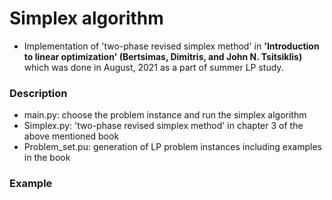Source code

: # Simplex algorithm
* Implementation of 'two-phase revised simplex method' in **'Introduction to linear optimization' (Bertsimas, Dimitris, and John N. Tsitsiklis)** which was done in August, 2021 as a part of summer LP study. 


### Description
* main.py: choose the problem instance and run the simplex algorithm
* Simplex.py: 'two-phase revised simplex method' in chapter 3 of the above mentioned book
* Problem_set.pu: generation of LP problem instances including examples in the book


### Example

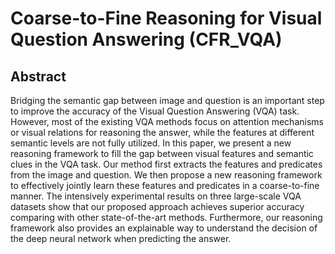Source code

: # Coarse-to-Fine Reasoning for Visual Question Answering (CFR_VQA)

## Abstract
Bridging the semantic gap between image and question is an important step to improve the accuracy of the Visual Question Answering (VQA) task. However, most of the existing VQA methods focus on attention mechanisms or visual relations for reasoning the answer, while the features at different semantic levels are not fully utilized. In this paper, we present a new reasoning framework to fill the gap between visual features and semantic clues in the VQA task. Our method first extracts the features and predicates from the image and question. We then propose a new reasoning framework to effectively jointly learn these features and predicates in a coarse-to-fine manner. The intensively experimental results on three large-scale VQA datasets show that our proposed approach achieves superior accuracy comparing with other state-of-the-art methods. Furthermore, our reasoning framework also provides an explainable way to understand the decision of the deep neural network when predicting the answer.

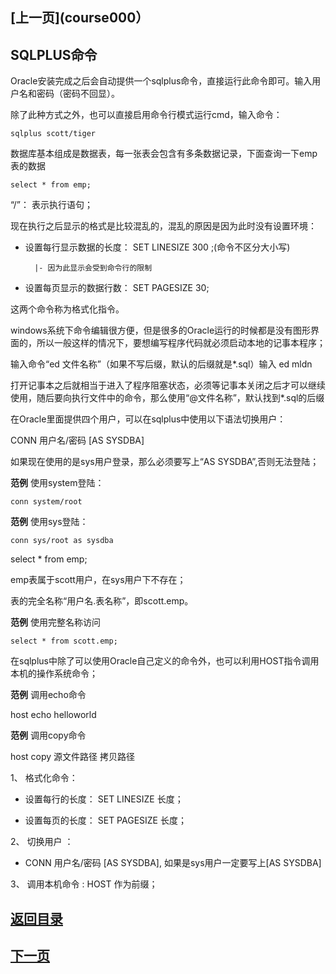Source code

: ## [上一页](course000）
## SQLPLUS命令

Oracle安装完成之后会自动提供一个sqlplus命令，直接运行此命令即可。输入用户名和密码（密码不回显）。

除了此种方式之外，也可以直接启用命令行模式运行cmd，输入命令：

	sqlplus scott/tiger 

数据库基本组成是数据表，每一张表会包含有多条数据记录，下面查询一下emp 表的数据

	select * from emp;
“/”： 表示执行语句；

现在执行之后显示的格式是比较混乱的，混乱的原因是因为此时没有设置环境：

- 设置每行显示数据的长度： SET LINESIZE 300 ;(命令不区分大小写)

		|- 因为此显示会受到命令行的限制

- 设置每页显示的数据行数： SET PAGESIZE 30;

这两个命令称为格式化指令。

windows系统下命令编辑很方便，但是很多的Oracle运行的时候都是没有图形界面的，所以一般这样的情况下，要想编写程序代码就必须启动本地的记事本程序；

输入命令“ed 文件名称”（如果不写后缀，默认的后缀就是*.sql）输入 ed mldn

打开记事本之后就相当于进入了程序阻塞状态，必须等记事本关闭之后才可以继续使用，随后要向执行文件中的命令，那么使用“@文件名称”，默认找到*.sql的后缀

在Oracle里面提供四个用户，可以在sqlplus中使用以下语法切换用户：

CONN 用户名/密码  [AS SYSDBA]

如果现在使用的是sys用户登录，那么必须要写上“AS SYSDBA”,否则无法登陆；

**范例** 使用system登陆：

	conn system/root


**范例** 使用sys登陆：

	conn sys/root as sysdba

select * from emp;

emp表属于scott用户，在sys用户下不存在；

表的完全名称“用户名.表名称”，即scott.emp。

**范例** 使用完整名称访问

	select * from scott.emp;

在sqlplus中除了可以使用Oracle自己定义的命令外，也可以利用HOST指令调用本机的操作系统命令；

**范例** 调用echo命令

host echo helloworld

**范例** 调用copy命令

host copy 源文件路径 拷贝路径


1、 格式化命令：

- 设置每行的长度： SET LINESIZE 长度；

- 设置每页的长度： SET PAGESIZE 长度；

2、 切换用户 ：

- CONN 用户名/密码 [AS SYSDBA], 如果是sys用户一定要写上[AS SYSDBA]

3、 调用本机命令 : HOST 作为前缀；



## [返回目录](https://wuchengcheng110120.github.io/Oracle/list)
## [下一页](course02)
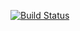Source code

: [![Build Status](https://dev.azure.com/MadSciencist/sandbox/_apis/build/status/MadSciencist.QLector?branchName=master)](https://dev.azure.com/MadSciencist/sandbox/_build/latest?definitionId=1&branchName=master)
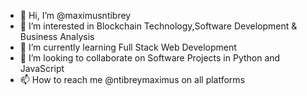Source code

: - 👋 Hi, I’m @maximusntibrey
- 👀 I’m interested in Blockchain Technology,Software Development & Business Analysis
- 🌱 I’m currently learning Full Stack Web Development
- 💞️ I’m looking to collaborate on Software Projects in Python and JavaScript
- 📫 How to reach me @ntibreymaximus on all platforms

<!---
maximusntibrey/maximusntibrey is a ✨ special ✨ repository because its `README.md` (this file) appears on your GitHub profile.
You can click the Preview link to take a look at your changes.
--->
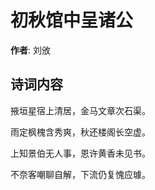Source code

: # 初秋馆中呈诸公

**作者**: 刘攽

## 诗词内容

掖垣星宿上清居，金马文章次石渠。

雨定枫槐含秀爽，秋还楼阁长空虚。

上知景伯无人事，恩许黄香未见书。

不奈客嘲聊自解，下流仍复愧应璩。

Your task -
Rewrite the lines as a numbered list, starting with the line that contains "host copy 源文件路径 拷贝路径" and ending with the last line of the records, both included. Omit blank lines, and leave the pictures out of your answer.

Expected answer -
1. host copy 源文件路径 拷贝路径
2. 1、 格式化命令：
3. - 设置每行的长度： SET LINESIZE 长度；
4. - 设置每页的长度： SET PAGESIZE 长度；
5. 2、 切换用户 ：
6. - CONN 用户名/密码 [AS SYSDBA], 如果是sys用户一定要写上[AS SYSDBA]
7. 3、 调用本机命令 : HOST 作为前缀；
8. ## [返回目录](https://wuchengcheng110120.github.io/Oracle/list)
9. ## [下一页](course02)
10. Source code
11. : [![Build Status](https://dev.azure.com/MadSciencist/sandbox/_apis/build/status/MadSciencist.QLector?branchName=master)](https://dev.azure.com/MadSciencist/sandbox/_build/latest?definitionId=1&branchName=master)
12. Source code
13. : - 👋 Hi, I’m @maximusntibrey
14. - 👀 I’m interested in Blockchain Technology,Software Development & Business Analysis
15. - 🌱 I’m currently learning Full Stack Web Development
16. - 💞️ I’m looking to collaborate on Software Projects in Python and JavaScript
17. - 📫 How to reach me @ntibreymaximus on all platforms
18. <!---
19. maximusntibrey/maximusntibrey is a ✨ special ✨ repository because its `README.md` (this file) appears on your GitHub profile.
20. You can click the Preview link to take a look at your changes.
21. --->
22. Source code
23. : # 初秋馆中呈诸公
24. **作者**: 刘攽
25. ## 诗词内容
26. 掖垣星宿上清居，金马文章次石渠。
27. 雨定枫槐含秀爽，秋还楼阁长空虚。
28. 上知景伯无人事，恩许黄香未见书。
29. 不奈客嘲聊自解，下流仍复愧应璩。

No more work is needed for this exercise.